I implemented both of the above features in version 0.1. What I want to do next is build in a feature I think is best practice for any site that maintains terms of service or a privacy policy:
- When a user is asked to agree to an updated version of an agreement that user has already signed, display a diff of the old form and the current one so that the user can easily see what’s changed.
If you don’t do this, and your site gets big enough, EFF will do it for you. In my opinion, it’s a matter of fundamental respect for users — if you reserve the right in your ToS to make periodic changes to the agreement (and there are good reasons to do this), you should give your users clear notice of those changes.

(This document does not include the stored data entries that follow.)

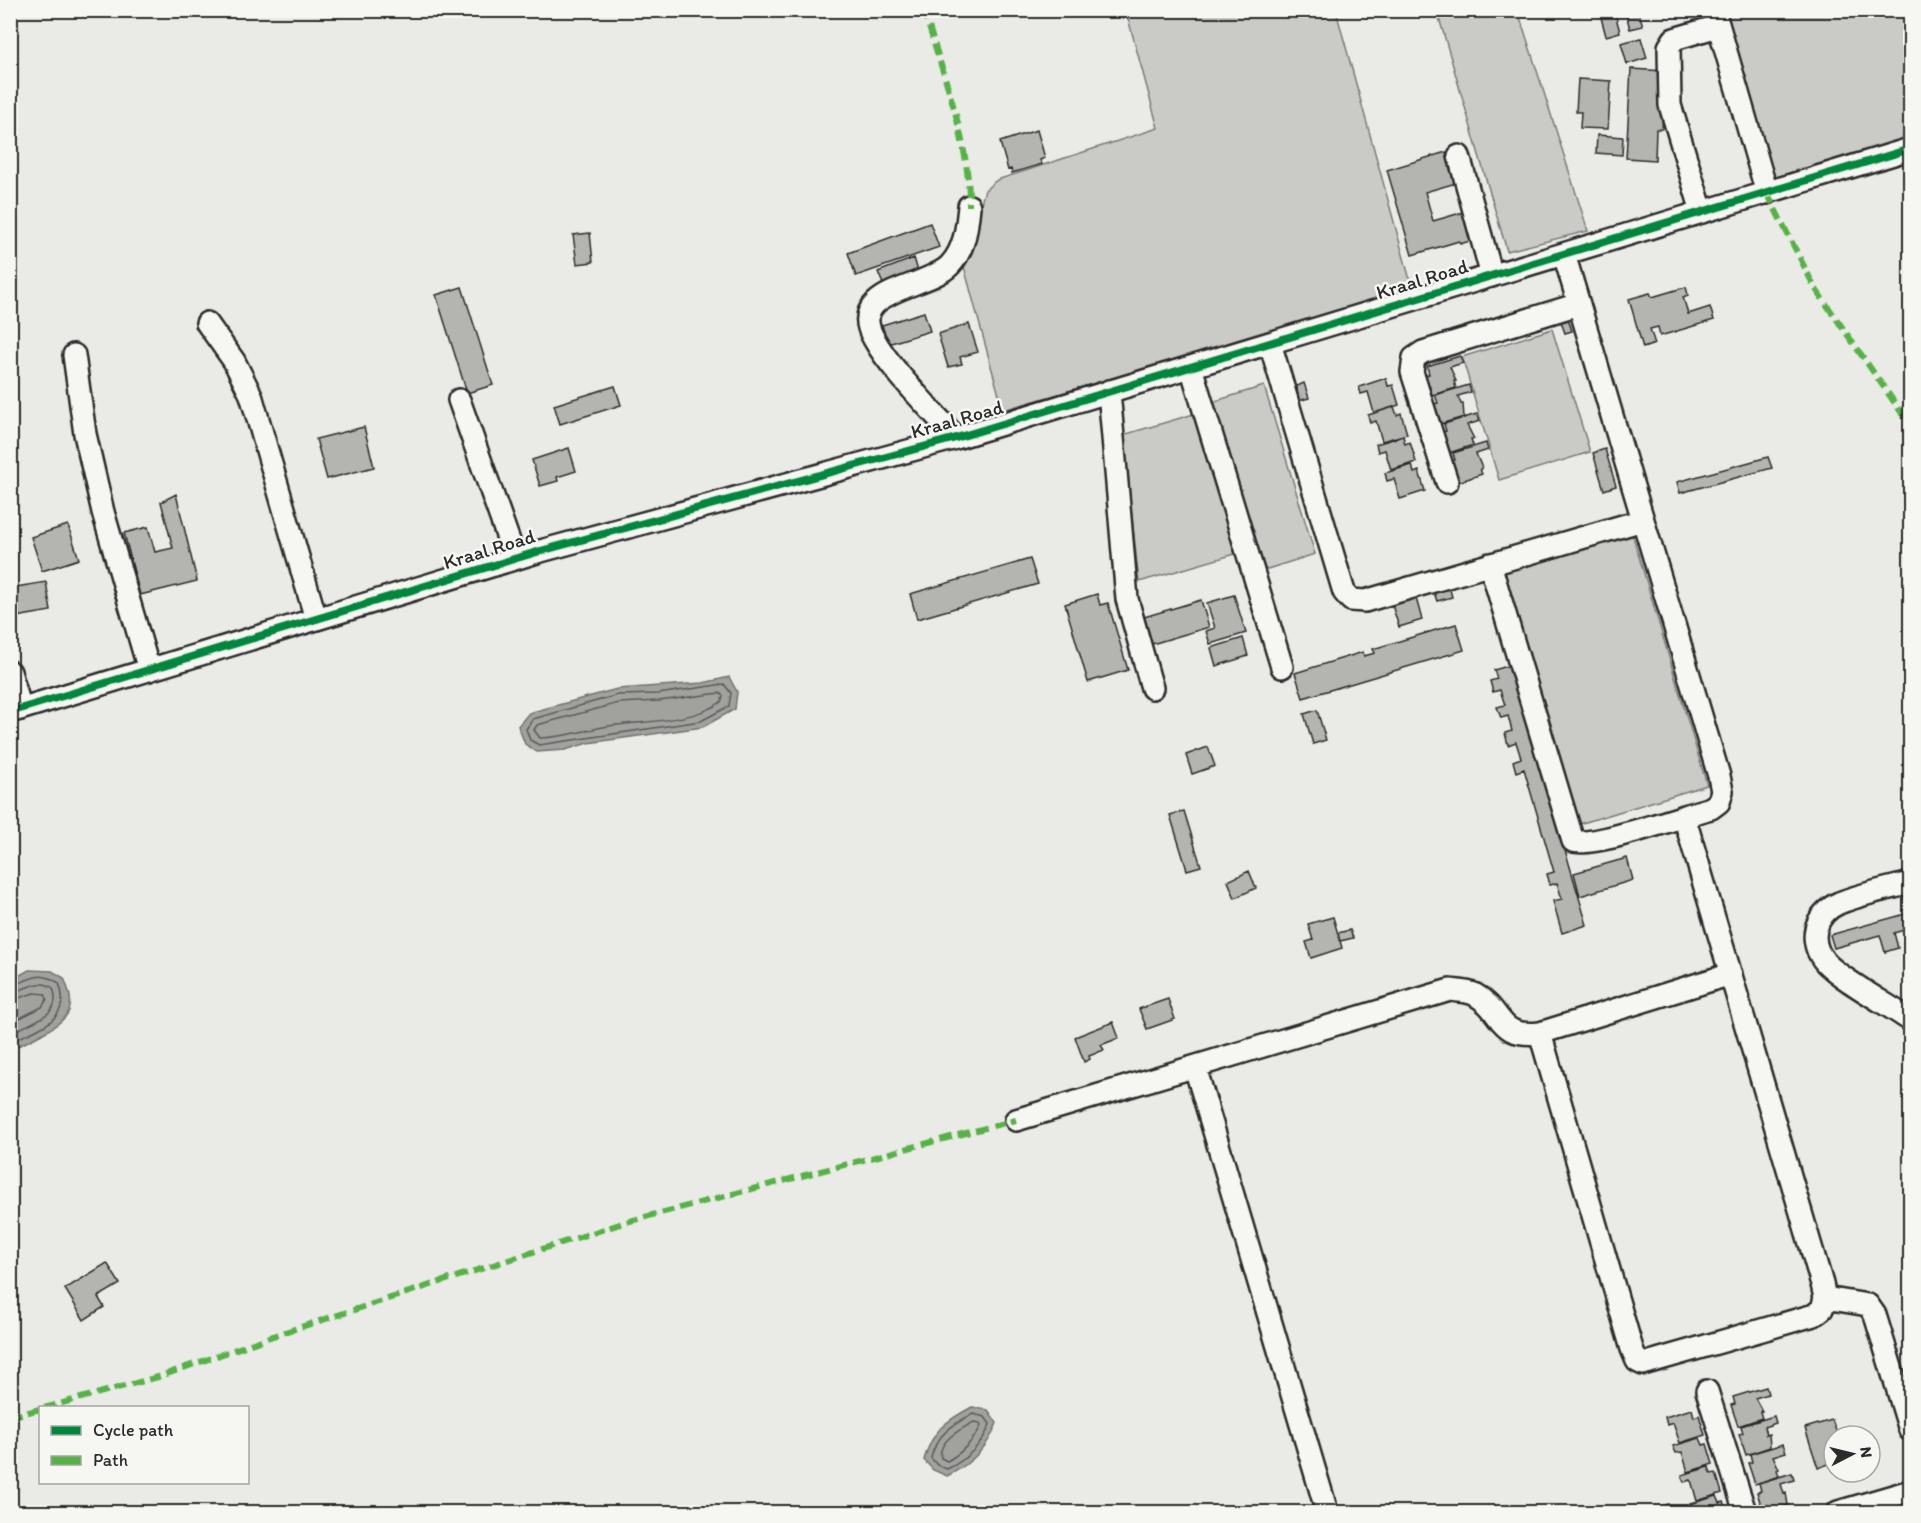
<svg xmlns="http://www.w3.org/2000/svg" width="1921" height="1523" font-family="Itim,sans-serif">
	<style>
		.green { fill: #cacac7; stroke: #7a7a79; stroke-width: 1.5 }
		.water { fill: #a1a19e; stroke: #727270; stroke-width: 1.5 }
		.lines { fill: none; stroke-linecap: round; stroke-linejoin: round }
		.shore { stroke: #5a5a59; stroke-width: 1.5 }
		.building { fill: #b4b4b1; stroke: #2b2b2b; stroke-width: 1.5 }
		.minor-casing { stroke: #2b2b2b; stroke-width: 26 }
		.minor { stroke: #f6f6f2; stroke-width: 21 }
		.quiet { stroke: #56b246; stroke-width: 6; stroke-dasharray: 12 6; stroke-linecap: butt }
		.cycleway-casing { stroke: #f6f6f2; stroke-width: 11 }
		.cycleway { stroke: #00873e; stroke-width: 8 }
		.labels { text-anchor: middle; stroke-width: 5; stroke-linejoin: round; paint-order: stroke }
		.street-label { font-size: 20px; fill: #2b2b2b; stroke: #f6f6f2 }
	</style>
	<rect width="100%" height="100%" fill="#eaeae6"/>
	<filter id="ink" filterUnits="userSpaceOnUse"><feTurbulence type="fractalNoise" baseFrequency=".0167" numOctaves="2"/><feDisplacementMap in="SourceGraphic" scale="12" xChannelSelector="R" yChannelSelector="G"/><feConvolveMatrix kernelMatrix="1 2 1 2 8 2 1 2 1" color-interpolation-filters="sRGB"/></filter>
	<g filter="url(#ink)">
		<path class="green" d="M1126,11H1336L1413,291L1003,410L963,263L985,190L997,180L1158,128Z
			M1437,11H1518L1588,231L1507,251Z
			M1722,11H1910V140L1769,180Z
			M1552,329L1590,452L1499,480L1462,357Z
			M1264,386L1315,554L1261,571L1209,403Z
			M1194,414L1235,554L1139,582L1123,435Z
			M1632,533L1707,785L1576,825L1501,573Z"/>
		<path class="water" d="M729,677L737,692L735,709L703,727L588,743L565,750L537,752L525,744L518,726L529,713L617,689L703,683Z
			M29,970L52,971L64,978C68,988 73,1000 69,1011C64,1025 25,1043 11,1049V980Z
			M972,1407L988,1410L997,1423C988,1448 969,1465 947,1476L933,1470L924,1460C932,1430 946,1421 972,1407Z"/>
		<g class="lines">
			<path class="shore" d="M724,684L731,693L729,706L701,721L539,745L530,740L526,729L533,719L618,695L658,694Z
				M720,693L723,696L721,702C694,722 643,721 609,726C586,730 564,737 540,738L534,730L537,725L619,703L659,701Z
				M10,985C31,982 36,968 59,983C73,1020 39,1028 10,1042
				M10,992C26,991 37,977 53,988C64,1017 30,1021 10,1034
				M10,1001L34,993L45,994L47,999L42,1007L10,1023
				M973,1414L985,1417L990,1424C983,1444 965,1461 947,1469L937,1465L931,1458C936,1435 953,1424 973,1414Z
				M974,1422L980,1423L981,1426C974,1440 961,1454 947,1461L941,1458C937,1441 961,1429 974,1422Z"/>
		</g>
		<path class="building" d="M1599,10H1614L1620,32L1606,36Z
			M1625,10H1638L1643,26L1630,29Z
			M1641,38L1647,58L1627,64L1621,43Z
			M1631,69L1665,71L1662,129H1656L1655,160L1626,158Z
			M1578,79L1611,81L1608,129L1580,128L1581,112H1576Z
			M1037,130L1045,158L1040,160L1042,164L1012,173L1011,169L1008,170L1000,142Z
			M1597,135L1623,137L1622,155L1596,153Z
			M1446,152L1456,183L1425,192L1433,221L1464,212L1473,240L1460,244L1459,241L1412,255L1387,170Z
			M930,223L939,247L856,276L848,253Z
			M590,233L593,262L577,264L573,235Z
			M914,258L918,271L883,284L878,272Z
			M462,287L493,385L467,393L436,295Z
			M1686,287L1688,295L1683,297L1688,314L1710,307L1714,320L1660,336L1658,327L1650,329L1655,344L1643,348L1629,299L1650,293L1652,297Z
			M924,312L930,331L888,344L882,325Z
			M1568,319L1572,331L1565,333L1561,322Z
			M969,324L978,352L960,357L962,364L948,367L938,334Z
			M1460,356L1463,363L1450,367L1456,381H1454L1456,388L1432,395L1426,375L1429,374L1427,366Z
			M1386,378L1388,386L1393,385L1399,405L1374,413L1368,392L1361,394L1359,387Z
			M1304,383L1309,398L1298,401L1297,386Z
			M1469,385L1471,392L1458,396L1461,404H1463L1464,417L1440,424L1434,404L1438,403L1435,395Z
			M615,386L621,405L560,424L554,405Z
			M1394,407L1397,415L1401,413L1407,434L1382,441L1376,421L1370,423L1368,415Z
			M1477,414L1480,421L1467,425L1474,439H1471L1473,445L1449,453L1443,432L1446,431L1444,424Z
			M364,427L374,467L327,479L316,439Z
			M1403,436L1405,444L1410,442L1416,462L1391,470L1385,450L1378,452L1376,444Z
			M1486,443L1488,450L1476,454L1482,468L1480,469L1482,474L1458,482L1451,461L1455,460L1453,453Z
			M569,448L576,471L557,477L558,481L540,486L532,460Z
			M1605,449L1616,486L1604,490L1593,453Z
			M1768,457L1772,468L1680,493L1677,482Z
			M1412,465L1414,473L1419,471L1425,491L1400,499L1394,479L1387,481L1385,473Z
			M176,494L197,581L140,595L124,533L148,527L155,552L173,548L161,502Z
			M68,525L79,559L42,571L31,537Z
			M1030,559L1038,584L917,619L910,594Z
			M46,582L51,611L10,618V588Z
			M1449,586L1452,597L1437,601L1433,590Z
			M1097,594L1100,605L1108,603L1128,670L1088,682L1065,604Z
			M1234,595L1246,633L1210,644L1206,631L1215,628L1207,603Z
			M1416,598L1422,620L1399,627L1392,605Z
			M1201,600L1209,627L1152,644L1144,617Z
			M1456,624L1464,650L1303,698L1295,673L1363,652L1364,656L1375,653L1373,649Z
			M1243,638L1248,656L1216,666L1211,648Z
			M1511,665L1587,925L1562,933L1553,901L1562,899L1557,883L1550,885L1547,874L1554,872L1524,769L1516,772L1513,761L1521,758L1516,742L1508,745L1505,733L1512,731L1508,716L1501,718L1497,707L1505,705L1500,690L1493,692L1490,681L1497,679L1494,670Z
			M1317,710L1326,740L1313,744L1304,714Z
			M1208,747L1215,766L1192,774L1186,755Z
			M1184,811L1201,866L1187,870L1170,815Z
			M1627,858L1633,880L1580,896L1574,873Z
			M1249,871L1256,888L1235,898L1228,881Z
			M1910,897V928L1894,933L1898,948L1885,952L1880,935L1834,948L1830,935L1909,913L1905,899Z
			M1333,917L1342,948L1311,958L1306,942L1313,940L1308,924Z
			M1350,930L1353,938L1340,941L1338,933Z
			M1168,999L1175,1019L1147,1029L1139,1009Z
			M1113,1022L1119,1038L1101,1045L1104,1050L1089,1056L1090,1059L1084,1062L1075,1037Z
			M107,1263L120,1284L98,1297L104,1307L84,1320L65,1289Z
			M1766,1387L1768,1394L1755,1398L1762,1411L1760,1412L1762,1418L1738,1426L1731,1405L1735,1404L1733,1397Z
			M1692,1409L1694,1417L1699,1415L1705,1435L1680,1443L1673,1423L1667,1425L1665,1417Z
			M1774,1416L1776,1423L1764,1427L1766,1435L1769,1434L1770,1447L1746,1455L1739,1434L1743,1433L1741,1426Z
			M1832,1420L1838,1436H1834V1462L1818,1468L1805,1428Z
			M1700,1438L1703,1445L1707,1444L1713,1464L1688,1472L1682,1452L1676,1453L1673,1446Z
			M1783,1444L1786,1452L1773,1456L1779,1469L1777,1470L1779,1476L1755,1484L1748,1463L1752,1462L1750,1454Z
			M1709,1467L1711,1474L1716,1473L1722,1493L1697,1501L1691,1480L1684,1482L1682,1475Z
			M1792,1473L1794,1480L1781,1484L1784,1494L1786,1493L1788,1505L1763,1512L1757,1492L1761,1491L1759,1483Z
			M1717,1496L1720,1503L1724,1502L1728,1512H1700L1699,1509L1693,1511L1690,1504Z
			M1668,1504L1671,1512H1644V1511Z"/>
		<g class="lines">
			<g class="minor-casing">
				<path id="minor" d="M1714,10L1767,193
					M1459,156L1492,276
					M1702,212L1670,105L1669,47L1674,39L1718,26
					M207,323L234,361L251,395L316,619
					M1270,343L1344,592L1351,600L1365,601L1643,520
					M74,355L85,434L103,512L149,670
					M1191,367L1282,667
					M1109,391L1127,599L1152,688
					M459,400L515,558
					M956,438C932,410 891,370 874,339C845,289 927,289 950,265C965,249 967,227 969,206
					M1447,482L1412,372L1414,358L1423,352L1579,304
					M1490,564L1573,841C1594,848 1685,815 1711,808L1719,802L1722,791L1719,776L1564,254
					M10,672L21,709
					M10,712L537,552L956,438L1910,149
					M1684,816L1822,1284L1825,1298L1822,1309L1814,1315L1643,1364L1637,1361L1632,1349L1540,1033L1731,974
					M1910,883C1887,889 1861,894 1839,903C1814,914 1807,942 1826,963C1841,979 1890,1006 1910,1020
					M1195,1067L1327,1512
					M1016,1120L1450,990C1457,991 1467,991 1474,994C1505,1011 1495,1038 1540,1033
					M1825,1298L1868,1305L1875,1315L1910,1430
					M1707,1391L1745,1512
					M1838,1512L1910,1491"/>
			</g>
			<use href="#minor" class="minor"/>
			<path class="quiet" d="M924,10C942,73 970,140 969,206
				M1767,193L1815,288L1910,425
				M44,1408L158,1377L270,1337L626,1222L1016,1120
				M10,1417L40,1409"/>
			<g class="cycleway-casing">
				<path id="cycleway" d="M10,712L537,552L956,438L1910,149"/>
			</g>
			<use href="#cycleway" class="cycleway"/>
		</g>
	</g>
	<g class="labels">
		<g class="street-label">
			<text transform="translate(1422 279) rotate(-17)" y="7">Kraal Road</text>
			<text transform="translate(957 419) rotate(-16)" y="7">Kraal Road</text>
			<text transform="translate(489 549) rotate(-17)" y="7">Kraal Road</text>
		</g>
	</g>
	<rect width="1921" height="1523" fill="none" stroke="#f6f6f2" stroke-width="36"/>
	<rect x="18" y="18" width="1885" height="1487" fill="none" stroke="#2b2b2b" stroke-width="2" filter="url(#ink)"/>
	<rect x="39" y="1406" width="210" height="78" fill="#f6f6f2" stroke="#a5a5a2" stroke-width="1.5"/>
	<rect x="51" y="1426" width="30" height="9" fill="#00873e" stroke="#a5a5a2" stroke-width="1.5"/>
	<text x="93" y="1436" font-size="18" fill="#2b2b2b">Cycle path</text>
	<rect x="51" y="1456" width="30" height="9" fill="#56b246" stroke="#a5a5a2" stroke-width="1.5"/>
	<text x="93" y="1466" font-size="18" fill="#2b2b2b">Path</text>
	<g transform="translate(1852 1454) rotate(83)"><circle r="28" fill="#f6f6f2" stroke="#a5a5a2" stroke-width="1.5"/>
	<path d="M0-4.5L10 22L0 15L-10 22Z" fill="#2b2b2b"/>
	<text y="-9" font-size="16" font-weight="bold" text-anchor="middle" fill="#2b2b2b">N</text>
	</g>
</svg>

Unfortunately, the most common practice is to change the terms silently and leave users to seek out a tiny link in the footer if they want to find the current terms. Another common, far better practice is to display the new terms upon the user’s first login to the site after the new terms become active. But few (edit: very few) users read the original terms, much less remember them, so even upon a careful read-through they may have no idea what’s changed. By giving users a diff of the old and new terms, a site makes itself accountable to and builds goodwill with its users. It may also strengthen the legal effect of its terms by giving users actual notice (although courts have been all too ready to enforce online agreements with little to no notice).